***** SOURCE DATA
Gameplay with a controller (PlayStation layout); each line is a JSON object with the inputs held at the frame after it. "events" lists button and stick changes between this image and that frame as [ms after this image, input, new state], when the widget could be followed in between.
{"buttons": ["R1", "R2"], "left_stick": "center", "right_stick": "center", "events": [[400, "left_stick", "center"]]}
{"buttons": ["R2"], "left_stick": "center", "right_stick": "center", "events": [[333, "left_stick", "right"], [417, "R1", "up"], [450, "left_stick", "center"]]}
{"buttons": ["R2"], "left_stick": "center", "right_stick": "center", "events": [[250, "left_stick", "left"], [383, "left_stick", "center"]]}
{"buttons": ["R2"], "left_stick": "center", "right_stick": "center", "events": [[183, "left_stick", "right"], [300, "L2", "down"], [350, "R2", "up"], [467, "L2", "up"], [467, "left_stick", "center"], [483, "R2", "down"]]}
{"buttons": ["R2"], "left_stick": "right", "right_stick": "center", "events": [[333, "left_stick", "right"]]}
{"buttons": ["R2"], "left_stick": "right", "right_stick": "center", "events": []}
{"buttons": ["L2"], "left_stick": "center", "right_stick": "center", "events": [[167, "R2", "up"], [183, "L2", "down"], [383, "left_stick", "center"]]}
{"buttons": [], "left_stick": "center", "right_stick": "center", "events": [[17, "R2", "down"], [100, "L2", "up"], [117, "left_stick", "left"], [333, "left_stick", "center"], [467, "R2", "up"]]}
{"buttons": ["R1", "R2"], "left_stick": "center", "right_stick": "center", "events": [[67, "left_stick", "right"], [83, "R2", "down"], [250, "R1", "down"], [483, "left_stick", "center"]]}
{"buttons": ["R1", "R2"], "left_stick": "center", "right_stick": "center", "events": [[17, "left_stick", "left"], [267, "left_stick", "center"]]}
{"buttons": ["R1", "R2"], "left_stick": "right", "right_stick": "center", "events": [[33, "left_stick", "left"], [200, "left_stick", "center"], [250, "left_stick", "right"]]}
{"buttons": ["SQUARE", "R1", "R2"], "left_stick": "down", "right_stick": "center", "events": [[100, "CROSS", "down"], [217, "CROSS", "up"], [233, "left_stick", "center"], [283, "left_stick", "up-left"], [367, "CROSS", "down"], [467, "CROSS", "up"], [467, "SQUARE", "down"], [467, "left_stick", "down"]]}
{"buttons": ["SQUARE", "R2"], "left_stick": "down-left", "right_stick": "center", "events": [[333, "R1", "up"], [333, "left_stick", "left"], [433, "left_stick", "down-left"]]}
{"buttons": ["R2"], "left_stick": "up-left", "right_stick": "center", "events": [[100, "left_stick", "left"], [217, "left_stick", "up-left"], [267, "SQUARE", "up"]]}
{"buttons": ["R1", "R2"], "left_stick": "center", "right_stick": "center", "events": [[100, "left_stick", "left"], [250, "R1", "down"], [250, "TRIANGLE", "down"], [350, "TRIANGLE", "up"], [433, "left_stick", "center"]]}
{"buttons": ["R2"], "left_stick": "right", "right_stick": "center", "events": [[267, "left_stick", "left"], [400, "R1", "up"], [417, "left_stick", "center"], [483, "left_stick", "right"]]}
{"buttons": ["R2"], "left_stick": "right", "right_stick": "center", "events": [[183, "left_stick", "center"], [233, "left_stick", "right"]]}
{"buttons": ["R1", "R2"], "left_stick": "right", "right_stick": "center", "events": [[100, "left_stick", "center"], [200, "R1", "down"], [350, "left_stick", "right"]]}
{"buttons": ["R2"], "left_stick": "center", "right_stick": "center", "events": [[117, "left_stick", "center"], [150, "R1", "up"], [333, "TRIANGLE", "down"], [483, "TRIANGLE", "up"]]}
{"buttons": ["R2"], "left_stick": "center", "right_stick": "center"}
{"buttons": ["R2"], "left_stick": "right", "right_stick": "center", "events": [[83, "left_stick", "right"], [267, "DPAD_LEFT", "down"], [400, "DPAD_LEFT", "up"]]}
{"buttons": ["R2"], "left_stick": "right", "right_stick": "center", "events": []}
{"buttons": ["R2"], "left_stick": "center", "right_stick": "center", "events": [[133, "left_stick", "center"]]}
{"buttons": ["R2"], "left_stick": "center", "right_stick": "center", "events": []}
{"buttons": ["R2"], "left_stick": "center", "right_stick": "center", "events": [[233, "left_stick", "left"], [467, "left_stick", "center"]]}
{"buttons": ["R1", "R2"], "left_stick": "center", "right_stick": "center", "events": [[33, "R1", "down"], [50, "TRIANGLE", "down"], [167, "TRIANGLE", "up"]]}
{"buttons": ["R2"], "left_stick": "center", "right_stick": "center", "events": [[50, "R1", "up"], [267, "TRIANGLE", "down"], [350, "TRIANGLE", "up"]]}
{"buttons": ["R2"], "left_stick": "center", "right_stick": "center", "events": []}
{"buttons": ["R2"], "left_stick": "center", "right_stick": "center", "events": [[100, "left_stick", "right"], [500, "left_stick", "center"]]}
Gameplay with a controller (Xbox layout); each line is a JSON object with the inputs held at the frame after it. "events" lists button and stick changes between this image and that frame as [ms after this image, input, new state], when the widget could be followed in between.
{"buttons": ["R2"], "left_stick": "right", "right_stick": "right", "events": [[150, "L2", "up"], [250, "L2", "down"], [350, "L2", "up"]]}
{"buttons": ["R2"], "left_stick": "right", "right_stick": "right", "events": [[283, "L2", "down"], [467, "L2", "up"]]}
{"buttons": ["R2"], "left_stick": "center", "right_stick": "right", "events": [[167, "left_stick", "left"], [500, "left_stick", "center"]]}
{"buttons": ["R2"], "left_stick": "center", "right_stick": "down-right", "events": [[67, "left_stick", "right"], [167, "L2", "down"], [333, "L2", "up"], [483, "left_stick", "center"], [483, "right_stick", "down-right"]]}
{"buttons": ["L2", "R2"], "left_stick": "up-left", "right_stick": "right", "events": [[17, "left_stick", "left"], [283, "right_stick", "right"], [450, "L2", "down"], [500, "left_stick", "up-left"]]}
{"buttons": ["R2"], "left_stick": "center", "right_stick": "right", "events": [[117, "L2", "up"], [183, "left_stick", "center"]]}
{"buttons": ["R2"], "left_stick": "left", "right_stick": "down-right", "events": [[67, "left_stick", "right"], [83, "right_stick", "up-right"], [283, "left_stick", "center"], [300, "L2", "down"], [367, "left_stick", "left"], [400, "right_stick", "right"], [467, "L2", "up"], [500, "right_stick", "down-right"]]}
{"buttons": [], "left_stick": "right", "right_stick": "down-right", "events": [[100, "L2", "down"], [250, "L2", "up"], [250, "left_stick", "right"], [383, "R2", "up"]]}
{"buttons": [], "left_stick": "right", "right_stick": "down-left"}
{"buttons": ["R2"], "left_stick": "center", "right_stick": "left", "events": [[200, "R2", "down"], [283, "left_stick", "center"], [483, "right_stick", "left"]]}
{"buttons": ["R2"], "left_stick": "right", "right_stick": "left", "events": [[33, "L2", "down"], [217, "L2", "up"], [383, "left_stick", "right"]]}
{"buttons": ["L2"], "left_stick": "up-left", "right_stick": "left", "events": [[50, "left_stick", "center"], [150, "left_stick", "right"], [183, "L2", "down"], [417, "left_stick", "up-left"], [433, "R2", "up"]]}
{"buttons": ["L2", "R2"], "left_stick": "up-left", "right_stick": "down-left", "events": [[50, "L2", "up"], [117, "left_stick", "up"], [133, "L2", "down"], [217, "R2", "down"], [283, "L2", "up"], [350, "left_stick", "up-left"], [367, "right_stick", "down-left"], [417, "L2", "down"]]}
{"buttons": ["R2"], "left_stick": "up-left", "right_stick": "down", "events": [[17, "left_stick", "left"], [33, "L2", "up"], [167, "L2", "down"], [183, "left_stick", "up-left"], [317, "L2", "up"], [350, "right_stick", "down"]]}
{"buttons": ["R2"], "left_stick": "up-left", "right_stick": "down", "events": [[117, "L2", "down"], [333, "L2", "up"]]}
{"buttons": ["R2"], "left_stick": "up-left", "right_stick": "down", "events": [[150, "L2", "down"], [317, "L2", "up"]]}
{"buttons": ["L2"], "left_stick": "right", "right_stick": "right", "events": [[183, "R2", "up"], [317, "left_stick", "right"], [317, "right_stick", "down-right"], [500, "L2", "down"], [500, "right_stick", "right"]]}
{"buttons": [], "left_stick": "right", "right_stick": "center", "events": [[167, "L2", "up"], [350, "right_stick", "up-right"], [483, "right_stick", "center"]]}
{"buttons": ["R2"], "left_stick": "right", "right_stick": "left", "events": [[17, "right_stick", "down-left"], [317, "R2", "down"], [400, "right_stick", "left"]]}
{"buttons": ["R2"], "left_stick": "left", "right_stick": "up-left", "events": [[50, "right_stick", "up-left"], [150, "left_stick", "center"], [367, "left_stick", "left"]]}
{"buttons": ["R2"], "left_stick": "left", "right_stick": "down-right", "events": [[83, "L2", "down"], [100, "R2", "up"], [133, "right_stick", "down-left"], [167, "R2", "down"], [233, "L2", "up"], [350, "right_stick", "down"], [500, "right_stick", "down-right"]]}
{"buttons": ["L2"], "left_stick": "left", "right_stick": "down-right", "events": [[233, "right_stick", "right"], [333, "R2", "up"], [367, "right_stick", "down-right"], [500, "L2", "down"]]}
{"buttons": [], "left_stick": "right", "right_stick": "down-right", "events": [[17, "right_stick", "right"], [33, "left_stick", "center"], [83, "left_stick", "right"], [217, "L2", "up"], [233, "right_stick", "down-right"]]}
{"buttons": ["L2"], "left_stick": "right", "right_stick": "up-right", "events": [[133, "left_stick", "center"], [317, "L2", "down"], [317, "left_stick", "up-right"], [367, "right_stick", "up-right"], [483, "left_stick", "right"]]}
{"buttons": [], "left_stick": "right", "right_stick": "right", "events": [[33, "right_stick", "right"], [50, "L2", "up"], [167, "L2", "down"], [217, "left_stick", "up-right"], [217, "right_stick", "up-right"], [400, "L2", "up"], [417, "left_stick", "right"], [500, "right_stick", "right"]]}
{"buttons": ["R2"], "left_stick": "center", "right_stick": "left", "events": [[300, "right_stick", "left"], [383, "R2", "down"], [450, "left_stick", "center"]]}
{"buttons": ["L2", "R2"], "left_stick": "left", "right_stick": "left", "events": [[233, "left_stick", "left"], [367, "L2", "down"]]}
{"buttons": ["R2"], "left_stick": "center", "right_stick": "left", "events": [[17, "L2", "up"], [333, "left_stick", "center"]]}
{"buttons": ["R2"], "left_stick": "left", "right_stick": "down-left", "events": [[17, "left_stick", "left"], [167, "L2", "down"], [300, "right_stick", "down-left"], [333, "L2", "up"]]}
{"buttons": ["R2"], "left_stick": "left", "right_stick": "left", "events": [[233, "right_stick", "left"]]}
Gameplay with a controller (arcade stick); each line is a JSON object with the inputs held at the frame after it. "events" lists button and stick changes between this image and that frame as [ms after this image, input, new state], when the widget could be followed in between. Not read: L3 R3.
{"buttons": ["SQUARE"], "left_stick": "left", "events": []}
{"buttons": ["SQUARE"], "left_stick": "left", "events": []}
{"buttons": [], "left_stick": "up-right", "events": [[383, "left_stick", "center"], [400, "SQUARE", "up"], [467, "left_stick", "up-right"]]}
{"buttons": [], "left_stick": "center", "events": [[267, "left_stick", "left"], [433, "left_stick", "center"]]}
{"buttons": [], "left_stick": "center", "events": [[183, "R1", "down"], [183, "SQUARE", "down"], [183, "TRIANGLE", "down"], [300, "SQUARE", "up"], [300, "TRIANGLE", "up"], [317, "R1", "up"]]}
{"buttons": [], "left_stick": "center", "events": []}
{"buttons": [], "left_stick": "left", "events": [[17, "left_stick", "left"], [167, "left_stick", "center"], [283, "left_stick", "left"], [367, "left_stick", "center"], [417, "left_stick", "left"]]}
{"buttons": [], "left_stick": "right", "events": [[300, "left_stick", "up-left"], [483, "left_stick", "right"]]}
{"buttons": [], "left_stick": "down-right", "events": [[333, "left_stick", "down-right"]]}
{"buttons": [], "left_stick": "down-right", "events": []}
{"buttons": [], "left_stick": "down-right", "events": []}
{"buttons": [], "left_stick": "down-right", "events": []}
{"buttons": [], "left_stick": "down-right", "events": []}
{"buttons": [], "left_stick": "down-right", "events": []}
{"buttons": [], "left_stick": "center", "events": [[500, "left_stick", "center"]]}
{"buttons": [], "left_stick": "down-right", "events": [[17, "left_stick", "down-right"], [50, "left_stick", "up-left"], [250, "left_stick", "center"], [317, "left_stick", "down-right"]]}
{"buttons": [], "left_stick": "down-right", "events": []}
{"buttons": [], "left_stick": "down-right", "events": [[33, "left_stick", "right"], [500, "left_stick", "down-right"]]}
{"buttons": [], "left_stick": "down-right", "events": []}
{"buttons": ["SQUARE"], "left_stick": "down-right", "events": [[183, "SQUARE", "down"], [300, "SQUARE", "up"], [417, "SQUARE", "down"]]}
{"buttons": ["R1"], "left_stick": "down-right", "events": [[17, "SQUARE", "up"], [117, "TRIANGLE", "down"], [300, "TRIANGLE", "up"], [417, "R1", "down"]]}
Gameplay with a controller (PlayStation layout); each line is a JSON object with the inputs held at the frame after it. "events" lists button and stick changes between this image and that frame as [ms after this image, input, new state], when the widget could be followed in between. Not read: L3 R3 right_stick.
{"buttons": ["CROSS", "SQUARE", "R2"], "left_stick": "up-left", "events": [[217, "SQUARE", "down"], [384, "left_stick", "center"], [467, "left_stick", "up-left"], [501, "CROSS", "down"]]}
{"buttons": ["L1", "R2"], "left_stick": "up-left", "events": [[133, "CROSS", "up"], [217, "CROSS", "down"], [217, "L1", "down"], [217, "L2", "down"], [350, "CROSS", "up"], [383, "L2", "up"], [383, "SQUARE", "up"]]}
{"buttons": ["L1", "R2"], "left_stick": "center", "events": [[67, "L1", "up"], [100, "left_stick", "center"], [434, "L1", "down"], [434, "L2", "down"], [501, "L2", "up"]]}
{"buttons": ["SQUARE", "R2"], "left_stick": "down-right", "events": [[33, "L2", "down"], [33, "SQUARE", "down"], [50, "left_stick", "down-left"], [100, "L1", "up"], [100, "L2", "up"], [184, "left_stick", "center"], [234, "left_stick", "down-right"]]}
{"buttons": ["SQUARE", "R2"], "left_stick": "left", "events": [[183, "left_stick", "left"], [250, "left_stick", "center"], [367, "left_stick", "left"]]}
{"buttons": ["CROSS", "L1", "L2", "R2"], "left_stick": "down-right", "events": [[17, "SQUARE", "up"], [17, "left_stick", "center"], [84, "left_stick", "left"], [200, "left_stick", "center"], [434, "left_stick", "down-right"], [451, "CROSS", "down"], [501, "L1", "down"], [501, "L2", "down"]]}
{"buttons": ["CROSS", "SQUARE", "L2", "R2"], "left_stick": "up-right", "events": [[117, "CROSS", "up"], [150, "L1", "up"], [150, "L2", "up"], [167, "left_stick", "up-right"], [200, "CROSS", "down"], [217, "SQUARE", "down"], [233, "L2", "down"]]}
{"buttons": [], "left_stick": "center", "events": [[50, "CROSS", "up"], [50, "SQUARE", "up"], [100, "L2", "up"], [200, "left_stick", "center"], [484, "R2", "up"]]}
**********
Pull every line containing "object" out of the data above.

Gameplay with a controller (PlayStation layout); each line is a JSON object with the inputs held at the frame after it. "events" lists button and stick changes between this image and that frame as [ms after this image, input, new state], when the widget could be followed in between.
Gameplay with a controller (Xbox layout); each line is a JSON object with the inputs held at the frame after it. "events" lists button and stick changes between this image and that frame as [ms after this image, input, new state], when the widget could be followed in between.
Gameplay with a controller (arcade stick); each line is a JSON object with the inputs held at the frame after it. "events" lists button and stick changes between this image and that frame as [ms after this image, input, new state], when the widget could be followed in between. Not read: L3 R3.
Gameplay with a controller (PlayStation layout); each line is a JSON object with the inputs held at the frame after it. "events" lists button and stick changes between this image and that frame as [ms after this image, input, new state], when the widget could be followed in between. Not read: L3 R3 right_stick.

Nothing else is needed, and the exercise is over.